De Beers reports a slow start to 2019
After a strong finish to 2018, De Beers reports continued sluggish demand for lower value rough diamonds
De Beers, the largest producer of rough diamonds by value, reported its lowest first sales in at least four years after a strong finish to 2018.
De Beers reported sales of $505m for its first sales of 2019, the lowest since the Anglo American 85% held subsidiary started releasing its sales data in 2016.
In 2018, De Beers reported sales of $672m in the first event of the year, while the previous lowest total was $545m in 2016.

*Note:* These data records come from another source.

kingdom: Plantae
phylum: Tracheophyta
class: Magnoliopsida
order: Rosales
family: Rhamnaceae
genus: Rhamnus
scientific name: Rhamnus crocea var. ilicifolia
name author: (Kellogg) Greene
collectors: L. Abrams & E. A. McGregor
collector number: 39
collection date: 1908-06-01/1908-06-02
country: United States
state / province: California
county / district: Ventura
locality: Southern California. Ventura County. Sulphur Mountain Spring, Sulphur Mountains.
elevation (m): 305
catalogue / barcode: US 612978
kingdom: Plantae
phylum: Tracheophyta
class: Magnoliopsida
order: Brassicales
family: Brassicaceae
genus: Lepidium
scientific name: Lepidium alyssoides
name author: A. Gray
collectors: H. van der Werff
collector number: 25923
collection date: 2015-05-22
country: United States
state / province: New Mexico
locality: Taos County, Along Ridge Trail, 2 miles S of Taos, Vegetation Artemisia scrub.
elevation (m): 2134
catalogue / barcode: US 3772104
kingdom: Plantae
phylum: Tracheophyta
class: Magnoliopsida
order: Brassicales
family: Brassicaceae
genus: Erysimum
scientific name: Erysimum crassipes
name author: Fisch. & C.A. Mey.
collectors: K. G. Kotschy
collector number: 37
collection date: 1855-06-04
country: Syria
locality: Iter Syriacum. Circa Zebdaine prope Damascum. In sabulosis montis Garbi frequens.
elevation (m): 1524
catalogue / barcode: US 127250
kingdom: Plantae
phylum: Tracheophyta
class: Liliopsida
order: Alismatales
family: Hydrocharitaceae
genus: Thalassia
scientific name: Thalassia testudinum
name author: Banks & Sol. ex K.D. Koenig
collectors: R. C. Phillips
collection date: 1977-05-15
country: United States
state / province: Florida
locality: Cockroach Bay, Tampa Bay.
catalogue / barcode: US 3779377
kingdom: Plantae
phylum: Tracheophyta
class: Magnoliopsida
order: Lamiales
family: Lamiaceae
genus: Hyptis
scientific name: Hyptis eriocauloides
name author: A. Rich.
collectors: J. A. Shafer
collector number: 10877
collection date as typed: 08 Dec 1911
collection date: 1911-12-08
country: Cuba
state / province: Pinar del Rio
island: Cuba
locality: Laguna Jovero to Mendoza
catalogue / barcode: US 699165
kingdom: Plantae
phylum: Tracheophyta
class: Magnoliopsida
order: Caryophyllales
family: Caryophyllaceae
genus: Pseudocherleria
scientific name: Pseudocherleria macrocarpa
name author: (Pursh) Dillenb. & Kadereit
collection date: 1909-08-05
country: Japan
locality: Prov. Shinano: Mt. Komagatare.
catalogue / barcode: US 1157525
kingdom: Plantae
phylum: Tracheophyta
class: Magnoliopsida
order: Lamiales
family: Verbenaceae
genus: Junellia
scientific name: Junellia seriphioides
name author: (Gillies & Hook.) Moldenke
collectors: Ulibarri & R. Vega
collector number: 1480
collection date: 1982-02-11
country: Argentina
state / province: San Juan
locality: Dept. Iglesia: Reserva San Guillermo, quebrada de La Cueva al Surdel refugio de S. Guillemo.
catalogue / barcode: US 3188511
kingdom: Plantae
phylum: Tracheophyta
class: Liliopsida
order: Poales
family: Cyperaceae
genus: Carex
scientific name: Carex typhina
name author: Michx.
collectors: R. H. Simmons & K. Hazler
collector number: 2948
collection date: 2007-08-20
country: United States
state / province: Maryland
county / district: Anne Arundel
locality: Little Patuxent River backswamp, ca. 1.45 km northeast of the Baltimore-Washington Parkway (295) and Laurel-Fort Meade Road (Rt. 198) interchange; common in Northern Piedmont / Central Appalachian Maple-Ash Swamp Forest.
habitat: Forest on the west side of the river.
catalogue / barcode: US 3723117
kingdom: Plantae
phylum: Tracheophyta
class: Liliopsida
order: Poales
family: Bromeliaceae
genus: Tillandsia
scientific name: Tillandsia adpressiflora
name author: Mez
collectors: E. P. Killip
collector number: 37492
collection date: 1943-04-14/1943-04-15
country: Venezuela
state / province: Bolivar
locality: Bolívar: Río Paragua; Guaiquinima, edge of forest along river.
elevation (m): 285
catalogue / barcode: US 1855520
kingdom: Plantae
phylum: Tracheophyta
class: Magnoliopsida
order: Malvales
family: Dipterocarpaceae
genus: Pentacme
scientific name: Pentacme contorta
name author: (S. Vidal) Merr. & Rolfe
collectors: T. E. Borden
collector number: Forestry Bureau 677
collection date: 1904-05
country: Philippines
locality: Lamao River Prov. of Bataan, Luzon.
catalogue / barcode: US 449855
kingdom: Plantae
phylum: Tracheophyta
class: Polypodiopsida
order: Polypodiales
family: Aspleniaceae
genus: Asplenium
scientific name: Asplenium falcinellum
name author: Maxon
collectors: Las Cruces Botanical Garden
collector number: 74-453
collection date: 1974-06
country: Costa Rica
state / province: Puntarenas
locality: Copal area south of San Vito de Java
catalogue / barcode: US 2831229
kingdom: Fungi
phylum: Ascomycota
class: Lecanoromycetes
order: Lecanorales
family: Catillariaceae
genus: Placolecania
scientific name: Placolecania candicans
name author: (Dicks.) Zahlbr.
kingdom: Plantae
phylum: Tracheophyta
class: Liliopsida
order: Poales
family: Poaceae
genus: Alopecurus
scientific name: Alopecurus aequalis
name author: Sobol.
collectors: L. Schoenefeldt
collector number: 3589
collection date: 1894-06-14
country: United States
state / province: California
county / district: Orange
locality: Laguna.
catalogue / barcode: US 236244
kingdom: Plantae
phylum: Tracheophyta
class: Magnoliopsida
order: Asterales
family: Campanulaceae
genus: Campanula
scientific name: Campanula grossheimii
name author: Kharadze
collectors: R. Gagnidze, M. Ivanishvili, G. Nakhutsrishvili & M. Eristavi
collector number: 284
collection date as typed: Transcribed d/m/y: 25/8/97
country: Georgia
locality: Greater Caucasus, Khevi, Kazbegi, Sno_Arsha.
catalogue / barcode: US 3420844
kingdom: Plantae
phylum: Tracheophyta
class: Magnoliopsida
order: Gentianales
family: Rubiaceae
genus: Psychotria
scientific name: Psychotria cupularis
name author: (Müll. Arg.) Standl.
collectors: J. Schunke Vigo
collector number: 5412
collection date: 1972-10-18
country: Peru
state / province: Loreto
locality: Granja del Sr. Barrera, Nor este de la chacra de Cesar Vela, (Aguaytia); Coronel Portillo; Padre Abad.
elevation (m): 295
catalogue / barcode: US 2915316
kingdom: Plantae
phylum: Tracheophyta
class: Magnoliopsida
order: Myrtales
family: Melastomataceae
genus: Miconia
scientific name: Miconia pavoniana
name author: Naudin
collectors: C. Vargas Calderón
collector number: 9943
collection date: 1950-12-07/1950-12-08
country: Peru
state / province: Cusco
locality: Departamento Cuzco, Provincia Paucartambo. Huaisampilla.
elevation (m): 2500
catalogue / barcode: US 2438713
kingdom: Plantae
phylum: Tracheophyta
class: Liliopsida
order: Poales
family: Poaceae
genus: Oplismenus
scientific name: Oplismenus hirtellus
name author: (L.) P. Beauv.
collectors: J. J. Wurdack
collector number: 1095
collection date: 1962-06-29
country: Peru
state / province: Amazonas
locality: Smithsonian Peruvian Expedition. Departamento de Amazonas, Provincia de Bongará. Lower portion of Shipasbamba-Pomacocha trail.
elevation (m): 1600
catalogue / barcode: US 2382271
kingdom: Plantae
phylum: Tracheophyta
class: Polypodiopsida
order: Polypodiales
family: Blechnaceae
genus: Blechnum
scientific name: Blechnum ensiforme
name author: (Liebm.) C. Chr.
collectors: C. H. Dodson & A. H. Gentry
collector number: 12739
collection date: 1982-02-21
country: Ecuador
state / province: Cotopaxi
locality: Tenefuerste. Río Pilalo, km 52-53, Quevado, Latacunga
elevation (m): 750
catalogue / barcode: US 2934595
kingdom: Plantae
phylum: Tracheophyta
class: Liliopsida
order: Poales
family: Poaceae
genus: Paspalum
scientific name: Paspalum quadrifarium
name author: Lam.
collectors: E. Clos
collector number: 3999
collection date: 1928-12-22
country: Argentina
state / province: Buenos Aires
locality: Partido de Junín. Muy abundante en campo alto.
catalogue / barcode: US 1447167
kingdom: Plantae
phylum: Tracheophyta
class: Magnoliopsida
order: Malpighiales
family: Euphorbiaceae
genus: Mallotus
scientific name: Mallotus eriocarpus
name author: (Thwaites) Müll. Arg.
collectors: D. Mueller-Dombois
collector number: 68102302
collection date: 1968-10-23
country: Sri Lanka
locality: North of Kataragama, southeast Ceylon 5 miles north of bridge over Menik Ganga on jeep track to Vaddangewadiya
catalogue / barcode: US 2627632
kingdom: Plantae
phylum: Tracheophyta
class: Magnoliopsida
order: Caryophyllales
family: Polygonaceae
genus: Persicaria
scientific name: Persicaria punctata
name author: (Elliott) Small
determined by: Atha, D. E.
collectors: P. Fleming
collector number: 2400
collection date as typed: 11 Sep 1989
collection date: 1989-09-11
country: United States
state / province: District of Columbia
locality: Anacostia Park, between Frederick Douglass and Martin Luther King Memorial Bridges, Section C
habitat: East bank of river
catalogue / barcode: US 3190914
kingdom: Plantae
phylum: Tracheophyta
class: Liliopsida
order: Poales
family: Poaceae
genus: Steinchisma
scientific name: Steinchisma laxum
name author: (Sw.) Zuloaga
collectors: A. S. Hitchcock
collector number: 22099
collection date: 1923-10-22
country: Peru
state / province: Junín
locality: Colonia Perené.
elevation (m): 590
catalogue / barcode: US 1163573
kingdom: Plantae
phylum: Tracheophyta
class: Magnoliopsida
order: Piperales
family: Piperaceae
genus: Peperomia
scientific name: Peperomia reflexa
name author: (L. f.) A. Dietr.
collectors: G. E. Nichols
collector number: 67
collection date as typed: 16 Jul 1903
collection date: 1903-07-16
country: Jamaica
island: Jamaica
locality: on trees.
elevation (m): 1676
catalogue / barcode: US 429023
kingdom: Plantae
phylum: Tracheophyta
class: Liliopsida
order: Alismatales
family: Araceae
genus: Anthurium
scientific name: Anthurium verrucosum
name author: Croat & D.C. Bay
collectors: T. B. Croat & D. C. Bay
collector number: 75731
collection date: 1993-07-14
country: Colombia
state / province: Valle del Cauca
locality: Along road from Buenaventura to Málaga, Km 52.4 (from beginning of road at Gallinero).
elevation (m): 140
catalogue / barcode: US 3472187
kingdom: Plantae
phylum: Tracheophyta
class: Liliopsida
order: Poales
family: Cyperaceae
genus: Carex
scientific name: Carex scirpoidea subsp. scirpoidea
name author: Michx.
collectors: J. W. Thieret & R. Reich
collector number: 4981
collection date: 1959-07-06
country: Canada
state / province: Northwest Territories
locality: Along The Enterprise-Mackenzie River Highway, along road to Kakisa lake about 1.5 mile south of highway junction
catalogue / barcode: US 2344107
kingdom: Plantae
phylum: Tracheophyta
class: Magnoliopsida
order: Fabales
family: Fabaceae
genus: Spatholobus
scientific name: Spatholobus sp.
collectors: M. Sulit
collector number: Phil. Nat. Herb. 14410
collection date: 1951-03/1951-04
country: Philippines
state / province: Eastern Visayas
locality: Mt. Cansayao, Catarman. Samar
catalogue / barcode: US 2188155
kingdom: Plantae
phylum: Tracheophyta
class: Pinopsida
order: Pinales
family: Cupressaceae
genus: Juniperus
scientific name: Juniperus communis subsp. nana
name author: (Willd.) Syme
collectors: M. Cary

“Rough diamond sales during the first sales cycle of 2019 were lower than those for the equivalent period last year, reflecting higher than normal sales in the previous cycle and the slow movement of lower value rough diamonds through the pipeline,” said De Beers CEO Bruce Cleaver.
The difficulties around the demand for lower value rough diamonds, which are the small stones making up the bulk of diamond mining production, have continued from the previous year when Cleaver flagged slowing purchases by Indian cutters and polishers who specialise in processing small stones.
De Beers reported full-year production of 35.3-million carats for 2018, a 6% increase on the previous year. Sales, however, did not match production, falling by 4% compared to the year before to 33.7-million carats.
The average price of those sales increased by 6% to $171/carat because of the reduced sales in the second half of the year of the lower value diamonds which would have brought the average down.
Based on the sales data from De Beers for its 10 sales events in 2018, the company realised revenue from its rough diamond sales of $5.391bn.
Russia’s Alrosa, the world’s largest diamond producer, noted a week ago its 2018 sales were $4.5bn, a 6% improvement on the previous year, while sales of 38-million carats were down by 8%. The company produced 36.7-million carats.
“In most of South Eastern Asia, including India, the diamond jewellery sales growth slowed down, with some countries showing a decline triggered by devaluation of local currencies against the dollar,” Alrosa said in a market update on January 24.
“Demand for rough diamonds echoed the situation on the polished diamond market, where uncertified melee diamonds [that weigh less than 0.15 carats] saw the strongest price decline due to over-supply, the weak rupee and lower liquidity in India.”